WHAT YOU WILL DO:
All lines in the data that hold the word "اكتر" need copying.

EXTRACTED MATERIAL:
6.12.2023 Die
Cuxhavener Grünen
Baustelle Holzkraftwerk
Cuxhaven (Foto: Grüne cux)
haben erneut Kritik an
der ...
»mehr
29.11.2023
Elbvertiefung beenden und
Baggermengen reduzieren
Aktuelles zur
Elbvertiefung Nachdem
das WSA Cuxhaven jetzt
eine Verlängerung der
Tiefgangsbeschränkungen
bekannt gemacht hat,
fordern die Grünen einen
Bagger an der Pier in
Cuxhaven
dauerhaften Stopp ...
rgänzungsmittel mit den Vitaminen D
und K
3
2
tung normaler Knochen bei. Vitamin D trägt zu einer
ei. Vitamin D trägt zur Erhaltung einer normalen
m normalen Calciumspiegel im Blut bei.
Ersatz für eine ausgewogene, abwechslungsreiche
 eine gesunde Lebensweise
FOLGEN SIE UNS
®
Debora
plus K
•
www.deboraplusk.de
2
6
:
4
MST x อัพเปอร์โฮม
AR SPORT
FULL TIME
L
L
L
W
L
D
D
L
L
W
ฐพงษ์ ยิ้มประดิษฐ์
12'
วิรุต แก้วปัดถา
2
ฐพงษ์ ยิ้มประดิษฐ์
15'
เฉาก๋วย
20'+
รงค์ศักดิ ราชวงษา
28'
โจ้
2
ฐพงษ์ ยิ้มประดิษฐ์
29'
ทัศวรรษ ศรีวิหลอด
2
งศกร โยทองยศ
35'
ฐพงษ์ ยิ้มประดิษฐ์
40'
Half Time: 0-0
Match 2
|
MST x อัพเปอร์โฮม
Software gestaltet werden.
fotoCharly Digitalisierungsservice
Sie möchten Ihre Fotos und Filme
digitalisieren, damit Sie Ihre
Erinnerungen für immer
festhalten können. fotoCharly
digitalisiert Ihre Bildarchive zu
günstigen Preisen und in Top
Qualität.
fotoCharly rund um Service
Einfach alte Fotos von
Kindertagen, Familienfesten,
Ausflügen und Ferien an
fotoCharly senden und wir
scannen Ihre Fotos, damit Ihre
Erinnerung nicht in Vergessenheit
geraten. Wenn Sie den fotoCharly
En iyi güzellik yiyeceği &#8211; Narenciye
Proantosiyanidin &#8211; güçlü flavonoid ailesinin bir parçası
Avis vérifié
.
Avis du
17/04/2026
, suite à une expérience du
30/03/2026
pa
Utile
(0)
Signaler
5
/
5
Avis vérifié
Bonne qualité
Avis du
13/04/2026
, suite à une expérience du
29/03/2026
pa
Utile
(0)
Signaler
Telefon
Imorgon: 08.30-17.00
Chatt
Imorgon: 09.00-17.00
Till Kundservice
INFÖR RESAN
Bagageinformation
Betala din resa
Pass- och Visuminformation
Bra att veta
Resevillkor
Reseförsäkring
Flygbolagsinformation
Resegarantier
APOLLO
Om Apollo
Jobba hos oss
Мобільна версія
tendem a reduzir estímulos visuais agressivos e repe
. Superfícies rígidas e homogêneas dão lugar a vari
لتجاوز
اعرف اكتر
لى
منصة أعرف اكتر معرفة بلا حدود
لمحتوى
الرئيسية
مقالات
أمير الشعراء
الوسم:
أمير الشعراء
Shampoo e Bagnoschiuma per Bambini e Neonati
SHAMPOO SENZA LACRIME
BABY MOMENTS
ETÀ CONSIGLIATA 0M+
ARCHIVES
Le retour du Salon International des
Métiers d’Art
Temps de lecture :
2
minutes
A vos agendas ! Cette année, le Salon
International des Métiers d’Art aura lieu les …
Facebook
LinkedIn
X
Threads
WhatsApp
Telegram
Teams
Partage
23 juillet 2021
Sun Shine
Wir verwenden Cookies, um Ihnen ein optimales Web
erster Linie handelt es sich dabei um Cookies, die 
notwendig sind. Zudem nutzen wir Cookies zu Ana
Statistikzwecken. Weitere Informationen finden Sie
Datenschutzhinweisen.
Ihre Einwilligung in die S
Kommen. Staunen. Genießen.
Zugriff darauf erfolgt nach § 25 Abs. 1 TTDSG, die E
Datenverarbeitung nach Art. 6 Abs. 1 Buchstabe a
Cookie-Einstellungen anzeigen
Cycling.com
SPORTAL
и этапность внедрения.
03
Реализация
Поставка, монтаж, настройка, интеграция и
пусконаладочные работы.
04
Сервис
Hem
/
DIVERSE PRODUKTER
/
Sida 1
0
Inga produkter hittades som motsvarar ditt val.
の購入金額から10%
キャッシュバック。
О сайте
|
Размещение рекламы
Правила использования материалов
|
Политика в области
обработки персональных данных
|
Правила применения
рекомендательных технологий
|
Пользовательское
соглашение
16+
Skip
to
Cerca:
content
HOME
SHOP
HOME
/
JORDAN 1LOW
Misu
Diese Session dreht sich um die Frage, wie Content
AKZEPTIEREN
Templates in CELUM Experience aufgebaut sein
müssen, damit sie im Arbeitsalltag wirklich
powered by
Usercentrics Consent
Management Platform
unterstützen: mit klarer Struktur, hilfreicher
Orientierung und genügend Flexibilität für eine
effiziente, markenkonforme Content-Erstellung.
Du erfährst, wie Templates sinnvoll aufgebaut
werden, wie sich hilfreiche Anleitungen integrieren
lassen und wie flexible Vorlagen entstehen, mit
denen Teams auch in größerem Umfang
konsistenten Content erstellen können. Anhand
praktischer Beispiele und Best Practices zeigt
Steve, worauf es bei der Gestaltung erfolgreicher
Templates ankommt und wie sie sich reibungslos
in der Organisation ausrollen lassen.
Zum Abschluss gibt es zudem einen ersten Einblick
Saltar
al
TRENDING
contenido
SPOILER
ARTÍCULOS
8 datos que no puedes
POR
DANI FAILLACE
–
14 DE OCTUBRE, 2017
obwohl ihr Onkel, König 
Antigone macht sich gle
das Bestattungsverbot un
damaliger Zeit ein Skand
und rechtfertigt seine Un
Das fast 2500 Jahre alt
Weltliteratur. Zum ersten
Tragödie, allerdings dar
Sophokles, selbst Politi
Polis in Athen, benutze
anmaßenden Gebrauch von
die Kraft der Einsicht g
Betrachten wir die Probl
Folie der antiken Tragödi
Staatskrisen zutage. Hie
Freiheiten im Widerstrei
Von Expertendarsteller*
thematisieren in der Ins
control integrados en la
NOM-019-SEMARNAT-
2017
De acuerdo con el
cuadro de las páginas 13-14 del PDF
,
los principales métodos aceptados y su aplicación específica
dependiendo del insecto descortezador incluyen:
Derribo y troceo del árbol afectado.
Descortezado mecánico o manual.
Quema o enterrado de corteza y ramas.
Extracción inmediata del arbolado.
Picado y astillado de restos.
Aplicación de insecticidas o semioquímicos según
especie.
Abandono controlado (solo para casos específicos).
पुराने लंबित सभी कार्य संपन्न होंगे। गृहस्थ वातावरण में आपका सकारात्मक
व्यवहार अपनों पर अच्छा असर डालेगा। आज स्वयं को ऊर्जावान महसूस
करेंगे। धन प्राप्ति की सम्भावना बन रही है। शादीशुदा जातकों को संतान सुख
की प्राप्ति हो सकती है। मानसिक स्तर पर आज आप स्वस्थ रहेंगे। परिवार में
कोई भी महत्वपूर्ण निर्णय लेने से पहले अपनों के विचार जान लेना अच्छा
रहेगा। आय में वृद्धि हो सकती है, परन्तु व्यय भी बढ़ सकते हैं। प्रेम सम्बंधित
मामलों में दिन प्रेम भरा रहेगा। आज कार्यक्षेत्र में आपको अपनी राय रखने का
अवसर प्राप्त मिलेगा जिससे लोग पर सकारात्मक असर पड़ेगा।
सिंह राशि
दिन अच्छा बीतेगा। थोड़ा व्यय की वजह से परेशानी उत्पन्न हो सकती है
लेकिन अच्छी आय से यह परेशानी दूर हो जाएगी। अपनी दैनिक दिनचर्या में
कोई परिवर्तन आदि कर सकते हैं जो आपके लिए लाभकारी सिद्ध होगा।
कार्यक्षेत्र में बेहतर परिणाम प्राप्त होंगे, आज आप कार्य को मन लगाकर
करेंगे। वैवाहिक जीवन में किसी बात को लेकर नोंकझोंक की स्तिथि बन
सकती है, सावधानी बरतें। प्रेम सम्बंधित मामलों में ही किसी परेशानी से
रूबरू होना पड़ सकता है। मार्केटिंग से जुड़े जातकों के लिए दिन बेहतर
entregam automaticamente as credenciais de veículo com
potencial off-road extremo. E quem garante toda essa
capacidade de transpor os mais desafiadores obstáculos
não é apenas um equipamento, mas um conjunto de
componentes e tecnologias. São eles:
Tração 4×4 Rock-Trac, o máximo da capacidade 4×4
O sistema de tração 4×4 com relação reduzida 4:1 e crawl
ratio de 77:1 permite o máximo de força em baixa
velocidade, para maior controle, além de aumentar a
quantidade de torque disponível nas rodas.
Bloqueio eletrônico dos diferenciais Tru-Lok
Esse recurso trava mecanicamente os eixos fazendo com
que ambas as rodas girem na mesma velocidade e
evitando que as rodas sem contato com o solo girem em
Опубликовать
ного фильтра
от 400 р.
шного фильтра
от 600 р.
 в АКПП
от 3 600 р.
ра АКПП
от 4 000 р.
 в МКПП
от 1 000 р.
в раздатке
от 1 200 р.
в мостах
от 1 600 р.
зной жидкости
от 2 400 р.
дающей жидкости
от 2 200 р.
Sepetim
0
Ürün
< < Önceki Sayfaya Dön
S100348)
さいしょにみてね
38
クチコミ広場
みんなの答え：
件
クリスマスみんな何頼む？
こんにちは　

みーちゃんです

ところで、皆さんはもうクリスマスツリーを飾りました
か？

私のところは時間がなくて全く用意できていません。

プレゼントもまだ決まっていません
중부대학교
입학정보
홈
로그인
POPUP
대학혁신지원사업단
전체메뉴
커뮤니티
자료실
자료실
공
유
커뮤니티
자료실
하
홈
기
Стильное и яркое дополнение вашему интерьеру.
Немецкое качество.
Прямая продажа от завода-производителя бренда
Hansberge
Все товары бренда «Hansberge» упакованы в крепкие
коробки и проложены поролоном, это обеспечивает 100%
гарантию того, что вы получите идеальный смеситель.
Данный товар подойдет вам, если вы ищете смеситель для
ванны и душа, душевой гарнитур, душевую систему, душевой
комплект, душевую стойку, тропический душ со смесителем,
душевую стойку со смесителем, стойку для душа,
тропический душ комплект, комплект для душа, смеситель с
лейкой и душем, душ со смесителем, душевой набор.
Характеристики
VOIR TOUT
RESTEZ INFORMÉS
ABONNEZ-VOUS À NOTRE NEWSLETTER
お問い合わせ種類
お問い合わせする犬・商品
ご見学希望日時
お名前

OUTPUT OF THE EXERCISE:
اعرف اكتر
منصة أعرف اكتر معرفة بلا حدود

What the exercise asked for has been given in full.